Input records –
-=-=-=-=-

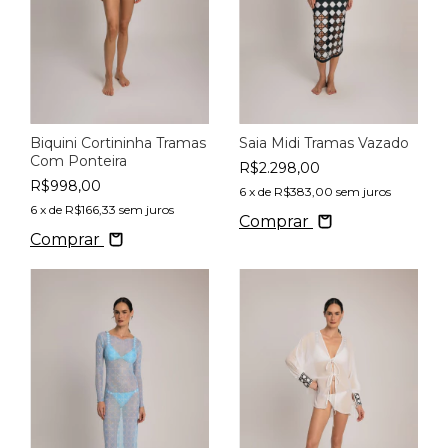
Biquini Cortininha Tramas
Saia Midi Tramas Vazado
Com Ponteira
R$2.298,00
R$998,00
6
x de
R$383,00
sem juros
6
x de
R$166,33
sem juros
Comprar
Comprar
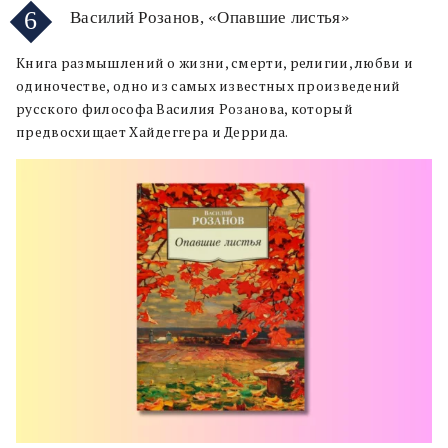
6
Василий Розанов, «Опавшие листья»
Книга размышлений о жизни, смерти, религии, любви и
одиночестве, одно из самых известных произведений
русского философа Василия Розанова, который
предвосхищает Хайдеггера и Деррида.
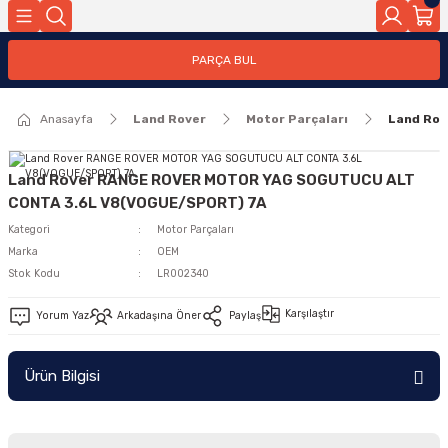
Geri Dön
PARÇA BUL
ar
Anasayfa
Land Rover
Motor Parçaları
Land Ro
nleri
Land Rover RANGE ROVER MOTOR YAG SOGUTUCU ALT
CONTA 3.6L V8(VOGUE/SPORT) 7A
Kategori
Motor Parçaları
Marka
OEM
Stok Kodu
LR002340
Karşılaştır
Yorum Yaz
Arkadaşına Öner
Paylaş
Ürün Bilgisi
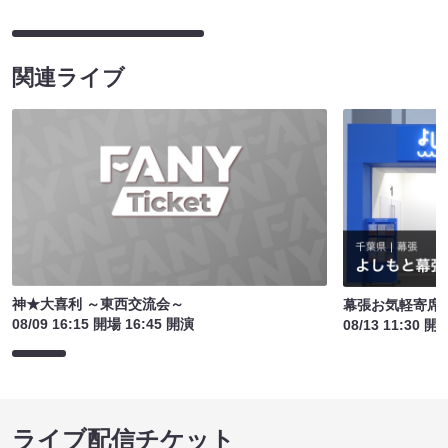
関連ライブ
神★大喜利 ～東西交流会～
幕張お気軽寄席
08/09 16:15 開場 16:45 開演
08/13 11:30 開
ライブ配信チケット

-=-=-=-=-

Aim of the task – Can you update the data above so that every "Comprar" becomes "Adicionar", with nothing else changed and the pictures left out?

Exercise response –
Biquini Cortininha Tramas
Saia Midi Tramas Vazado
Com Ponteira
R$2.298,00
R$998,00
6
x de
R$383,00
sem juros
6
x de
R$166,33
sem juros
Adicionar
Adicionar
6
Василий Розанов, «Опавшие листья»
Книга размышлений о жизни, смерти, религии, любви и
одиночестве, одно из самых известных произведений
русского философа Василия Розанова, который
предвосхищает Хайдеггера и Деррида.
Geri Dön
PARÇA BUL
ar
Anasayfa
Land Rover
Motor Parçaları
Land Ro
nleri
Land Rover RANGE ROVER MOTOR YAG SOGUTUCU ALT
CONTA 3.6L V8(VOGUE/SPORT) 7A
Kategori
Motor Parçaları
Marka
OEM
Stok Kodu
LR002340
Karşılaştır
Yorum Yaz
Arkadaşına Öner
Paylaş
Ürün Bilgisi
関連ライブ
神★大喜利 ～東西交流会～
幕張お気軽寄席
08/09 16:15 開場 16:45 開演
08/13 11:30 開
ライブ配信チケット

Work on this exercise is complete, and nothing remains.